## EXERCISE
Copy the following material word for word, from the line with "family: Myuriaceae" up to and including the line with "scientific name: Eurybrachys tomentosa".

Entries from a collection
....
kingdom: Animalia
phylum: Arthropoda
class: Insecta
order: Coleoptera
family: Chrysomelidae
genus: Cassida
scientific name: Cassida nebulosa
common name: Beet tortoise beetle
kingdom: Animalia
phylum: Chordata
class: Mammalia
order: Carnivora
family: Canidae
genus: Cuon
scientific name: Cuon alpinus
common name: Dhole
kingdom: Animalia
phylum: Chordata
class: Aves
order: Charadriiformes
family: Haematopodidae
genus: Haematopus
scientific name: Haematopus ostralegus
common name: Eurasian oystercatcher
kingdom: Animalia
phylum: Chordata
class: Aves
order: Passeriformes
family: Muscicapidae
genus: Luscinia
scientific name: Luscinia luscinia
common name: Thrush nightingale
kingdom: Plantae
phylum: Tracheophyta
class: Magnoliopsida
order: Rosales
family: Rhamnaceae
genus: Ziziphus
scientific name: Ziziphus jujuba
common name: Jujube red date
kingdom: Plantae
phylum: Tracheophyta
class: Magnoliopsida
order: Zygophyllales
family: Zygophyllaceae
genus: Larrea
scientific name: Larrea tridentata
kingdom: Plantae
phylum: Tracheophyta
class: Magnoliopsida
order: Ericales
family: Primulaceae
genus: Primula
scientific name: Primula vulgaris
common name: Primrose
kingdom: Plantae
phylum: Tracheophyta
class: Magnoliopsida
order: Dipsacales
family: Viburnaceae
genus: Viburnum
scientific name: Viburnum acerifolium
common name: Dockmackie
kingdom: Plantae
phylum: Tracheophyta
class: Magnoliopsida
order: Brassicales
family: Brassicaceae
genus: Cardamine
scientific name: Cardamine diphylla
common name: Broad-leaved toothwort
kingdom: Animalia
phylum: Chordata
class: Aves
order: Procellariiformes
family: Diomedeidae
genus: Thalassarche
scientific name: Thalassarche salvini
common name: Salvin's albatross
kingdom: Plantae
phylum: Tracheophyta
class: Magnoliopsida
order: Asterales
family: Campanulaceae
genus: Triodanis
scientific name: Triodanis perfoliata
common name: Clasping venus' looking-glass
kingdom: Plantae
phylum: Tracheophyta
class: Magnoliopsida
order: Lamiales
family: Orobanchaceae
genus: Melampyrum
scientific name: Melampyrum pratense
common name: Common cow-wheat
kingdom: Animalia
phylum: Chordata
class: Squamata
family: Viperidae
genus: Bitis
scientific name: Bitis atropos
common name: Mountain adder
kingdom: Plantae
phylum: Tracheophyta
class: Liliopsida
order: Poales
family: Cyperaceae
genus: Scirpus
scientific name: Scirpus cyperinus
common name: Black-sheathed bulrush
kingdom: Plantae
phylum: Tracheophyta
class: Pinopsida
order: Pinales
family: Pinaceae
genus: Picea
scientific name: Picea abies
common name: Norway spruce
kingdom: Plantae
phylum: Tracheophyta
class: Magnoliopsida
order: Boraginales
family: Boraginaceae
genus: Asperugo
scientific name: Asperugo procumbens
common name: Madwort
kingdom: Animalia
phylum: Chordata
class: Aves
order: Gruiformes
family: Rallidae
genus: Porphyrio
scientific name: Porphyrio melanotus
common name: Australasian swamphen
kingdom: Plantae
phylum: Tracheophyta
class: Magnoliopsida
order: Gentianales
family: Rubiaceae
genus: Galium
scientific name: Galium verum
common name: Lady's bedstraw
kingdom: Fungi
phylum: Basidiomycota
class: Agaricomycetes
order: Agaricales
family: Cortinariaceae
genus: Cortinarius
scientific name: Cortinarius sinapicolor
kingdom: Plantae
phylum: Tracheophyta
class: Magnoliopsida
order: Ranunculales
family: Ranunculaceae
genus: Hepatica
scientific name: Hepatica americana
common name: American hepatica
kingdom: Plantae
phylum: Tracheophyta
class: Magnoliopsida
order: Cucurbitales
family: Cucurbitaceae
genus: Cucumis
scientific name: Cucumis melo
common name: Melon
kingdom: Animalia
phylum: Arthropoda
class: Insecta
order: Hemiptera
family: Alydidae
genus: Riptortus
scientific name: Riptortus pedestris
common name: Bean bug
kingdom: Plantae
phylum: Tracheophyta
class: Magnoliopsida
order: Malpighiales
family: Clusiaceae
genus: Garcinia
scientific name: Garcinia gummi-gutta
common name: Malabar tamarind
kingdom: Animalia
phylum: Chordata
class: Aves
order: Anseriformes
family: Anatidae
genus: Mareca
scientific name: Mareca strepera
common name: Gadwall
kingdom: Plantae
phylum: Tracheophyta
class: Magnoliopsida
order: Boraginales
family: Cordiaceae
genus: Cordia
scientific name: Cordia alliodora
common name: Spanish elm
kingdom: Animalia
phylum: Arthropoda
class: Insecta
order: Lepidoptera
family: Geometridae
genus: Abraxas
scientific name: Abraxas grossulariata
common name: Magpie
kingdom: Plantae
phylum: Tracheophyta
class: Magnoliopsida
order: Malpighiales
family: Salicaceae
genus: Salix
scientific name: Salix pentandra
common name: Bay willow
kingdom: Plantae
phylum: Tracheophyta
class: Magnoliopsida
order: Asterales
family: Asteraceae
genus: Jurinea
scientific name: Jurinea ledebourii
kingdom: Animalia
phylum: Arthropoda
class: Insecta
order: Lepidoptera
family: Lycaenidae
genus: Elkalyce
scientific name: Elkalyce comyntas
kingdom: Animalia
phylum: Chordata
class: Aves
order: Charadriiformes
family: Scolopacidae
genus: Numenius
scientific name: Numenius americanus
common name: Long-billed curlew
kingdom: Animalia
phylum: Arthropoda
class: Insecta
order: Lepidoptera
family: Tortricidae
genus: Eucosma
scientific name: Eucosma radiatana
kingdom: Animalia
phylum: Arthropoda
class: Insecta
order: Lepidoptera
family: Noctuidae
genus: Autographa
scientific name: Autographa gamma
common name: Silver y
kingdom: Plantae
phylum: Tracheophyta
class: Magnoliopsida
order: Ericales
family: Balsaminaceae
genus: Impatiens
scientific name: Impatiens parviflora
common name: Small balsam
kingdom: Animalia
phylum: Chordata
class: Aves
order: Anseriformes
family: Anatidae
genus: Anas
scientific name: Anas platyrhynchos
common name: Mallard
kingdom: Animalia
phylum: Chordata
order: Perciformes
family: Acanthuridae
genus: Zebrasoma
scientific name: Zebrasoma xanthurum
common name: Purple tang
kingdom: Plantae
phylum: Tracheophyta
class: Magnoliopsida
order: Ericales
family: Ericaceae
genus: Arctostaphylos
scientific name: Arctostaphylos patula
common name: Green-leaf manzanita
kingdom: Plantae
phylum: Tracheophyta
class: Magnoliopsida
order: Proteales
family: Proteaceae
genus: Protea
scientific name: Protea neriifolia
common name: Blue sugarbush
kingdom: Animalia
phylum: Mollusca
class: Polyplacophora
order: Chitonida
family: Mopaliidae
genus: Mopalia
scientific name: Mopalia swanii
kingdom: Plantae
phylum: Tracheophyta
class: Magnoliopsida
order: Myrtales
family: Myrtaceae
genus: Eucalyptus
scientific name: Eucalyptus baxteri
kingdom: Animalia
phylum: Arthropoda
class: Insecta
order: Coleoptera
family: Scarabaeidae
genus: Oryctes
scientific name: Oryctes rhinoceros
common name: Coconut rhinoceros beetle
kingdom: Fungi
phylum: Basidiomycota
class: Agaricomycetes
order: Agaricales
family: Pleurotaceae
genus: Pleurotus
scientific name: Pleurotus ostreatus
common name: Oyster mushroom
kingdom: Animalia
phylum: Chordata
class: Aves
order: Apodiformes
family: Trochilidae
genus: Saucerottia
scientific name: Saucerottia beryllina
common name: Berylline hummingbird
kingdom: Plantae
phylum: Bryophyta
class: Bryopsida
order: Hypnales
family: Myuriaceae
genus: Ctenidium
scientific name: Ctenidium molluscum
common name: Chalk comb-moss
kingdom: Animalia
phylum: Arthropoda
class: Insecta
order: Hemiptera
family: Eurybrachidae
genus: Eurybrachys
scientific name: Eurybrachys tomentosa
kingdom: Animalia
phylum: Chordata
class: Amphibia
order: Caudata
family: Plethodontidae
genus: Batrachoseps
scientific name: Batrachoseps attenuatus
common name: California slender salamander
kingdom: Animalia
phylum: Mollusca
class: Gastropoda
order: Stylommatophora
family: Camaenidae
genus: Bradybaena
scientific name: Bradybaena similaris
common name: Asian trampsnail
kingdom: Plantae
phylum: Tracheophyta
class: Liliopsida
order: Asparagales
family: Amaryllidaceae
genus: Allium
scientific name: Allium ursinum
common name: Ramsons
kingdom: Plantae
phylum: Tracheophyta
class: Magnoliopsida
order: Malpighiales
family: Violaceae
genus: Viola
....
## FINISHED ANSWER
family: Myuriaceae
genus: Ctenidium
scientific name: Ctenidium molluscum
common name: Chalk comb-moss
kingdom: Animalia
phylum: Arthropoda
class: Insecta
order: Hemiptera
family: Eurybrachidae
genus: Eurybrachys
scientific name: Eurybrachys tomentosa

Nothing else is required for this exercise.